Once these output files are generated, the user can then run the epistasis from generated files with preprocessing. This R script takes the following arguments:

  • (-v, --vcf) The vcf files generated with the preprocessing script.
  • (-p, --pairs) The pairs table outputted by the preprocessing step.
  • (-t, --sequences_table) The tab-delimited table outputted by the preprocessing script.
  • (-d, --dendrograms) The output directory location
  • (-o, --out) Output file path and name
  • (-s, --start) From which pair to start checking in the pairs table given in option (-p) (explained in the next part)
  • (-l, --slice) How many pairs to take after the start
Options:
	-v CHARACTER, --vcf=CHARACTER
		VCF file containing all genetic variants

	-p PAIRS, --pairs=PAIRS
		tab-delimited file containing the positions of a variant pair (one tab-delimited variant pair per line)
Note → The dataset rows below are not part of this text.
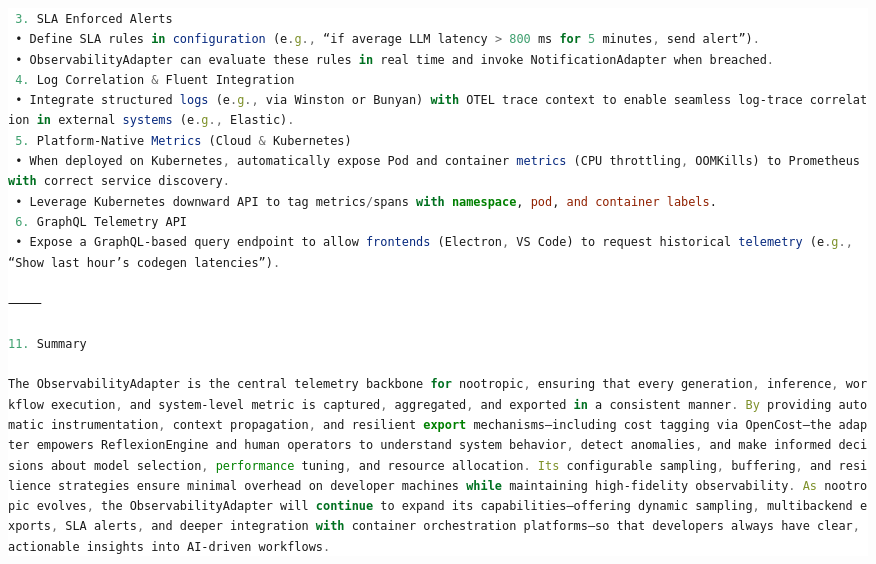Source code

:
 ```ts
 3. SLA Enforced Alerts
 • Define SLA rules in configuration (e.g., “if average LLM latency > 800 ms for 5 minutes, send alert”).
 • ObservabilityAdapter can evaluate these rules in real time and invoke NotificationAdapter when breached.
 4. Log Correlation & Fluent Integration
 • Integrate structured logs (e.g., via Winston or Bunyan) with OTEL trace context to enable seamless log‐trace correlation in external systems (e.g., Elastic).
 5. Platform‐Native Metrics (Cloud & Kubernetes)
 • When deployed on Kubernetes, automatically expose Pod and container metrics (CPU throttling, OOMKills) to Prometheus with correct service discovery.
 • Leverage Kubernetes downward API to tag metrics/spans with namespace, pod, and container labels.
 6. GraphQL Telemetry API
 • Expose a GraphQL‐based query endpoint to allow frontends (Electron, VS Code) to request historical telemetry (e.g., “Show last hour’s codegen latencies”).

⸻

11. Summary

The ObservabilityAdapter is the central telemetry backbone for nootropic, ensuring that every generation, inference, workflow execution, and system‐level metric is captured, aggregated, and exported in a consistent manner. By providing automatic instrumentation, context propagation, and resilient export mechanisms—including cost tagging via OpenCost—the adapter empowers ReflexionEngine and human operators to understand system behavior, detect anomalies, and make informed decisions about model selection, performance tuning, and resource allocation. Its configurable sampling, buffering, and resilience strategies ensure minimal overhead on developer machines while maintaining high‐fidelity observability. As nootropic evolves, the ObservabilityAdapter will continue to expand its capabilities—offering dynamic sampling, multi­backend exports, SLA alerts, and deeper integration with container orchestration platforms—so that developers always have clear, actionable insights into AI‐driven workflows.

```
	-t SEQUENCES_TABLE, --sequences_table=SEQUENCES_TABLE
		The protein sequences TSV generated with the python code

	-b CHARACTER, --binomial=CHARACTER
		should the binomial test be two-tailed, left-tailed, or right-tailed (default: right-tailed)

	-o OUTPUT, --output=OUTPUT
		You can specify the output table name

	-s START, --start=START
		Where to start calculating in the pairs table (in case there are too many pairs and you need run in parallel)

	-l SLICE, --slice=SLICE
		How many pairs to take after the start position)

	-h, --help
		Show this help message and exit

The idea of having a start and slice here, is that if there are too many possible pairs in the pairs table (e.g. 1000), you can then use the Snakefile to parellalize it by running 10 instances for example, and each slice being a hundred, so in the first one you run with start being 1, then 101, then 202 and so on, and the slice is 100. Simply the outputted tables can be concatinated as they have the same order and the same columns and column order.

Snakefile

I am using the Snakefile here to be able to run many combinations in parallel. The idea is that the number of variants pairs is very big as we are checking every possible pairwise combination in the aligned protiein sequences file. Therefore, we have thousands of combinations. The -s START option tells the Rscript where to start in the variant pairs table given in option -p PAIRS and -l SLICE tells Rscript how many pairs to take after the start point. Hence, the Snakefile can run many different start positions and each one would run from start to the next 1000 pairs.